Artificial intelligence has recently achieved tremendous success in various domains, including data science, computer vision, robotics, and natural language processing. Furthermore, artificial intelligence approaches are already having a big impact on modern educational and psychological measurement technologies including e-testing.

E-testing, a technology that uses ICT to manage and deliver tests for measuring examinee ability, has recently been applied in various settings including entrance and qualification exams and tests in online learning environments. A characteristic feature of e-testing is the automatic assembly of uniform test forms, for which each form has equivalent measurement accuracy for examinee ability but with a different set of test items. The latest e-testing technologies using artificial intelligence approaches have succeeded in assembling a vast number of uniform test forms while controlling how many times each item is used.

Artificial intelligence approaches have also been utilized as a key component of various modern testing technologies. For example, recent advanced probabilistic models have succeeded in improving the reliability of performance assessments, in which human raters assess examinee performance in a practical task, by mitigating the effects of various bias factors in the assessment process. Another representative application of artificial intelligence in the testing domain is automated essay scoring (AES) and automated short answer scoring utilizing natural language processing and machine learning techniques to automatically grade essays and constructed responses.

This special issue of Behaviormetrika consists of two invited papers and one review paper on advanced uses of artificial intelligence in modern testing technologies.

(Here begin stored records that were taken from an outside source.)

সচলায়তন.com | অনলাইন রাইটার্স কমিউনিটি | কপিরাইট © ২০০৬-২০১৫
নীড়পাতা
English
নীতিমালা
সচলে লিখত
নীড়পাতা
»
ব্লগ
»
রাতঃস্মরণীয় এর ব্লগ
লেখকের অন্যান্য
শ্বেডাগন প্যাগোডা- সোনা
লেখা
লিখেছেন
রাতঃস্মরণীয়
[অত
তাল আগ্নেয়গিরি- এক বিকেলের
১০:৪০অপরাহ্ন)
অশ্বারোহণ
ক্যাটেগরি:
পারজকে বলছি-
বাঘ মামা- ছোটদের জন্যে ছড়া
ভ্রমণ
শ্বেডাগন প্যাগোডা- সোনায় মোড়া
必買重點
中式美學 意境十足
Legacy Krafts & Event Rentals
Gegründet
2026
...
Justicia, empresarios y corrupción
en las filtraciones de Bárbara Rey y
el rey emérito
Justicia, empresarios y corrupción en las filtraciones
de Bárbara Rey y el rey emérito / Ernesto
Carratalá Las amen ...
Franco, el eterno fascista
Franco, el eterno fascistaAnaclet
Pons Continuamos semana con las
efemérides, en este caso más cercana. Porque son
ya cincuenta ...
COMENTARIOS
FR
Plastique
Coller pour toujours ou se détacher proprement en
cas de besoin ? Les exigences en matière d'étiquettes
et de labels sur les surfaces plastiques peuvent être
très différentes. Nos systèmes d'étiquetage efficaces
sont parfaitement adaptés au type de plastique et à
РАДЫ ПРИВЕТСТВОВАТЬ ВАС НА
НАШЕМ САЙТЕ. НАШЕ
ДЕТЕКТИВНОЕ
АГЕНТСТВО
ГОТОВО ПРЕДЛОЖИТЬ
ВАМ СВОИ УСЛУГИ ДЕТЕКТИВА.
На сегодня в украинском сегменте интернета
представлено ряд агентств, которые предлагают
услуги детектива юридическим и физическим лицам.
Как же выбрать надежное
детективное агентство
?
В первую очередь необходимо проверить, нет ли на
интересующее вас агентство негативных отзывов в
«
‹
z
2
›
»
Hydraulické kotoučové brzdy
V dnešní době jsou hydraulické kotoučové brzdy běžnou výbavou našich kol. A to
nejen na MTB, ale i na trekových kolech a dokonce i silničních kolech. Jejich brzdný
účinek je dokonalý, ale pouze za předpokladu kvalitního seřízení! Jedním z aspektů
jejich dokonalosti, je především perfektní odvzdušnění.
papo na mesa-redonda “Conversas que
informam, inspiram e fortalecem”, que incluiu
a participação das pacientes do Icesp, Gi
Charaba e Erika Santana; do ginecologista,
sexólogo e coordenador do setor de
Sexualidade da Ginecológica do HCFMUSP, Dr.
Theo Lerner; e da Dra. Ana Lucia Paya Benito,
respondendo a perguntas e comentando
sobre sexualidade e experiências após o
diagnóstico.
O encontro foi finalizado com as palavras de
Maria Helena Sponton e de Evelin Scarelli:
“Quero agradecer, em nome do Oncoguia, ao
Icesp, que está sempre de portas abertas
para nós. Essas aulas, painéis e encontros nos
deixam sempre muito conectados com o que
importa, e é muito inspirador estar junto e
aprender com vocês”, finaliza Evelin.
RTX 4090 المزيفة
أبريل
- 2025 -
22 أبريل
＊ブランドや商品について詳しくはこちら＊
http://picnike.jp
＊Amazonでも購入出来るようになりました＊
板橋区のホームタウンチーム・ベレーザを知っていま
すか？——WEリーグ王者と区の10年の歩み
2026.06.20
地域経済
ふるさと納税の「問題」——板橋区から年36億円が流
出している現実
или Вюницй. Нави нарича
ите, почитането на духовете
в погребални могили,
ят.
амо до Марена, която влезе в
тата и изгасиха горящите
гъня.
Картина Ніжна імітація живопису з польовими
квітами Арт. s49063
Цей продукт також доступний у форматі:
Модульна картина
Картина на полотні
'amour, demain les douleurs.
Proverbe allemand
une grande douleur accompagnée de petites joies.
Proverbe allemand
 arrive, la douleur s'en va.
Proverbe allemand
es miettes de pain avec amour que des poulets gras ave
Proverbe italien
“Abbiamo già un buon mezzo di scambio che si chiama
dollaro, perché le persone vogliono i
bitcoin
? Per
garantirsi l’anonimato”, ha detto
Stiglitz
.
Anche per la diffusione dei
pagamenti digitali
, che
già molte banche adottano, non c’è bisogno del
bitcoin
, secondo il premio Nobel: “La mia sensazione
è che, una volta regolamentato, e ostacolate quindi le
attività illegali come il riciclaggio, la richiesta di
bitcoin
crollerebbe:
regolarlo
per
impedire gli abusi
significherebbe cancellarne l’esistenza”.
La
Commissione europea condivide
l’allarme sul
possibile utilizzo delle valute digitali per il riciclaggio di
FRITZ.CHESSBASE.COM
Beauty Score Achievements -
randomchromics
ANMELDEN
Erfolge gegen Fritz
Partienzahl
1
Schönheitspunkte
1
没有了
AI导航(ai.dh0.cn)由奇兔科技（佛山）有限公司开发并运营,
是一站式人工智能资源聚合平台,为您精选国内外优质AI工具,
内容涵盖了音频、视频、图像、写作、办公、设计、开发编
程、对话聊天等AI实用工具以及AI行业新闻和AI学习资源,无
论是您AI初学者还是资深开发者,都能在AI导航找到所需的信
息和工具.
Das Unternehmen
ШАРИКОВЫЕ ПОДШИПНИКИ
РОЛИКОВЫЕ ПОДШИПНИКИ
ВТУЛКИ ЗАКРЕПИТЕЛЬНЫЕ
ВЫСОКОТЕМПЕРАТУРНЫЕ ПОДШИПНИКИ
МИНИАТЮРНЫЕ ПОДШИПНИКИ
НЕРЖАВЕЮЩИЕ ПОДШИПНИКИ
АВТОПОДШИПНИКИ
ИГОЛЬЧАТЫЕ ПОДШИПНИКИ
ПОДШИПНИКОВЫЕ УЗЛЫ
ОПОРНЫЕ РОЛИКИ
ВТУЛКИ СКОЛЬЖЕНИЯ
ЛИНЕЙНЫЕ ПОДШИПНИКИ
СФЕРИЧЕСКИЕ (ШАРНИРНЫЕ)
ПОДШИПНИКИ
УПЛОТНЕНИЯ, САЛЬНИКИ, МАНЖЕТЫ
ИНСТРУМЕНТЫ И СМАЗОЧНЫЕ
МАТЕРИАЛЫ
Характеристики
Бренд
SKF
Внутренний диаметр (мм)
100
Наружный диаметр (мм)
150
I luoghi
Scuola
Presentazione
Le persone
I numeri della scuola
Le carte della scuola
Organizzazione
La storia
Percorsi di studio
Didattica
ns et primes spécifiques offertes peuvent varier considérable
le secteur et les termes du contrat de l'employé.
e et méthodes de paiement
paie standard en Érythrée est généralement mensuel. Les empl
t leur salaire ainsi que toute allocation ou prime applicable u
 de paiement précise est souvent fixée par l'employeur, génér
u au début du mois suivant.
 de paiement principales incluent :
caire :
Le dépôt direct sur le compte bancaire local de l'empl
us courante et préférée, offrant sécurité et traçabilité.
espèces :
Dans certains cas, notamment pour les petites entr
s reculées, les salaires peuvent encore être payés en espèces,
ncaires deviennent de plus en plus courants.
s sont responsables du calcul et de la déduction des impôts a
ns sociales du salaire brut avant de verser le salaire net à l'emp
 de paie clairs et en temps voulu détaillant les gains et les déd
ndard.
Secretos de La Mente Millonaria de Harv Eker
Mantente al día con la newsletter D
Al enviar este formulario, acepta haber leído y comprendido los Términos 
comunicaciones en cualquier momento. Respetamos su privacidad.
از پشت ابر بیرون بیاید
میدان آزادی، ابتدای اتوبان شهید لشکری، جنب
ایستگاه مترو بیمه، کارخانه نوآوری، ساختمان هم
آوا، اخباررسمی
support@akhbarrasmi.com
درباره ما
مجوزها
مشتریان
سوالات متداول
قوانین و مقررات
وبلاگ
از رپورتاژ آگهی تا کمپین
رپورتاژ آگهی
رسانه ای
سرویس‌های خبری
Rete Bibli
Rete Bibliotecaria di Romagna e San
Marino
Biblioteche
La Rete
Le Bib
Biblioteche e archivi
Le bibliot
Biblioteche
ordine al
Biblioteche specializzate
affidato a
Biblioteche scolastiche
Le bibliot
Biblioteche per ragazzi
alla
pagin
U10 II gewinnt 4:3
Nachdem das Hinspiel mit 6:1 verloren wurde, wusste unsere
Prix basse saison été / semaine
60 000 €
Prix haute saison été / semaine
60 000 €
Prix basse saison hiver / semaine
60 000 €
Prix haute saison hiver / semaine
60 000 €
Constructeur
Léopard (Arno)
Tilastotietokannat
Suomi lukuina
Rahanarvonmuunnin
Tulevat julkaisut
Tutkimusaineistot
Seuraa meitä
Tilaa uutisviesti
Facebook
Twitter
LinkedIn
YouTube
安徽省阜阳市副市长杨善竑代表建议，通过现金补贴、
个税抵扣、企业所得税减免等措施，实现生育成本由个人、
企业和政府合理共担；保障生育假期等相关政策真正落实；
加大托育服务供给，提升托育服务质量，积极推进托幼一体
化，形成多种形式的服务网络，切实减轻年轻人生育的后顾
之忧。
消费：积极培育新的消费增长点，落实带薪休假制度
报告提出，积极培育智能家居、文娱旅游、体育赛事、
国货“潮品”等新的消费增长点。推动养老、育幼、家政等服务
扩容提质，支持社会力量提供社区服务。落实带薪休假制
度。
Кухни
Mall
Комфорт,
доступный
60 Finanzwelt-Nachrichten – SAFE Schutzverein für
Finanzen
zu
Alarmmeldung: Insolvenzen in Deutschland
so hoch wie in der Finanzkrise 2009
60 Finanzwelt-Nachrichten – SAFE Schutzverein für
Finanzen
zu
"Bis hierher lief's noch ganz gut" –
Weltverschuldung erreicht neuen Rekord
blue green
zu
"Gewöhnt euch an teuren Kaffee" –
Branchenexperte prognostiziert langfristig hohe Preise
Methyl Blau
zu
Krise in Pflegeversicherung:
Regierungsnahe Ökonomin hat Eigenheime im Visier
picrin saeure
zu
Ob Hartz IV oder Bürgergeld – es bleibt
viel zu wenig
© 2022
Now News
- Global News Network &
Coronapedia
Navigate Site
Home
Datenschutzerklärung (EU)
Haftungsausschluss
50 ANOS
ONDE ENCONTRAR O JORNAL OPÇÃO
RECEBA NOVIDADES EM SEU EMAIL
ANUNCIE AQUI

The first invited paper, titled “e-testing from artificial intelligence approach” Ueno et al. (2021), begins by giving an overview of state-of-the-art uniform test assembly methods that substantially increase the number of assembled tests while controlling the item exposure frequency. Then, to relax strong assumptions in item response theory (IRT) models, which are probabilistic models that have been widely used to estimate examinee ability in e-testing, the paper introduces an extension of IRT using a deep learning approach called Deep-IRT.

The second invited paper, titled “A multidimensional generalized many-facet Rasch model for rubric-based performance assessment” Uto (2021a), proposes a new IRT model for improving the reliability of performance assessment that uses a scoring rubric consisting of multiple evaluation items. In such assessments, measurement accuracy for examinee ability is known to depend on the characteristics of the rubric’s evaluation items and of the raters. To resolve this problem, the paper proposes a new multidimensional IRT model that can estimate examinee ability while considering the effects of these characteristics.

The review paper, titled “A review of deep-neural automated essay scoring models” Uto (2021b), presents a detailed survey of deep neural network (DNN)-based AES models that have been proposed in the past few years. The paper classifies the AES task into four types and introduces various DNN-based AES models from the literature according to this classification. This review provides a good source of knowledge for both researchers and practitioners in e-testing, suggesting future directions for the next stage of AES.

The editors hope that this special issue will contribute to the further extension and advanced application of artificial intelligence in e-testing.